Hops hot topic at EARS open house

Sam Odrowski

Some 30 farmers, producers, and folks who are curious about agriculture turned out the Emo Agricultural Research Station for the open house held there last Wednesday (July 25).
Emo Agricultural Research Station (EARS) manager, Kim Jo Bliss didn’t let the light rain put a damper on the outdoor tour where she took open house attendees around patches of hay, oats, canola, wheat, soybeans, hops, and malting barley.
The demonstration plots change each year Bliss noted that they always try to test out what new things they can grow.
The hops project was a hot topic at the tour, with farmers and non-farmers showing much interest in setting up a hops yard on their own lands.
“The hops right now have been a big attraction,” Bliss said. “Some people are interested in growing, and some are interested just because it’s new.
“There’s people who would like to grow some hops that are not [farmers] but they have acreage and might want to put in a small yard in their back field,” she added.
However, Bliss thinks most people might be hesitant to pull the trigger on growing hops for next year, until EARS harvests their own and markets them successfully.
They haven’t ever harvested their hops before because this is the first year the hops have climbed, but EARS has plans to harvest the hops in the coming months, if there is any seed.
Bliss notes that the hops don’t really take off until they’re in their third to fifth year.
Regardless, she’s happy to be broadening the research station’s horizons.
“It’s good that we’re experimenting and trying to see what the outcome might be,” she lauded.
Running EARS hasn’t been without it’s difficulties, from bird’s chipping away at the demonstration plots to tile drainage issues.
One of the patches grown to lessen the effects birds may have on other crops is sunflowers.
“We grow a plot of sunflowers and it’s mainly just to try to attract birds to that plot,” Bliss explained.
“We have troubles with birds in our plots, so if we plant sunflowers we hope that the birds will spend more time in there then they will in our plots.

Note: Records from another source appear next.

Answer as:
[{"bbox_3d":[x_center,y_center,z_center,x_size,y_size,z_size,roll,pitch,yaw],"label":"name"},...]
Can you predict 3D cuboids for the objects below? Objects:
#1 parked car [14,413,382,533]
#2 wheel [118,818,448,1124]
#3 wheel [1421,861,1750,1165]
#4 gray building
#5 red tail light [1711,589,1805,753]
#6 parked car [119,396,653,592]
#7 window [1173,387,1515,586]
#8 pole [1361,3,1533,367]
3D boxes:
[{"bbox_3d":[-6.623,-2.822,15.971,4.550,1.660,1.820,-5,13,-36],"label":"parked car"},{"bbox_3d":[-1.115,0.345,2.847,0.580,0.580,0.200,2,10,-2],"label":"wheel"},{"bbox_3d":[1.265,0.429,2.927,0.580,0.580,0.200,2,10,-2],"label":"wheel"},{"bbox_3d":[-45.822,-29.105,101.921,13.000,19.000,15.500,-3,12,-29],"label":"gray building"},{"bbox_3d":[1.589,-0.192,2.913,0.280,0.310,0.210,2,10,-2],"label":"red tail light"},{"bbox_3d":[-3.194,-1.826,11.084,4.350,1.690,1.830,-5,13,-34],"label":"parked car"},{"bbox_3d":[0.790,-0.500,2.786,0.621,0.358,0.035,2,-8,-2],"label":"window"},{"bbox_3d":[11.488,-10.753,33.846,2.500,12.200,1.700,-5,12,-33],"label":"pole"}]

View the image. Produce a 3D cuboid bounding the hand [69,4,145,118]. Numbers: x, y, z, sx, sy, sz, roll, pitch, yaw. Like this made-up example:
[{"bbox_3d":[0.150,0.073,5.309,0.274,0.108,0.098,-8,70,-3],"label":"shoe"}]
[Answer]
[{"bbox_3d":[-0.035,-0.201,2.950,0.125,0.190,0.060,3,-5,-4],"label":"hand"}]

“The birds usually work from the outside in and our trials have guard plots around them so hopefully they will stay in there and then we’ll be combining those [sunflowers] perhaps by the end of next week,” she added.
On the tile drainage front, there’s been drainage issues, Bliss noted.
She said the main tile doesn’t appear to be draining properly, but government funding for tile drainage could be in EARS’ future.
Remo Pallottinin who visited EARS open house from Guelph, to assess the research being conducted there, said he thinks there will soon be grant opportunities for tile drainage.
“I’m really hoping that we’re going to get it improved,” Bliss said.
Moving forward she is focused on getting ready for harvest.
“Harvesting of the cereal grain we’ll be starting here near the middle of August and then soybeans won’t be until the middle of September,” Bliss explained.
She is appreciative of everyone who came out and says they are welcome to stop by any time to learn more about the research being conducted there.
“Thanks to everybody for coming out,” Bliss remarked. “We really do appreciate all the support.”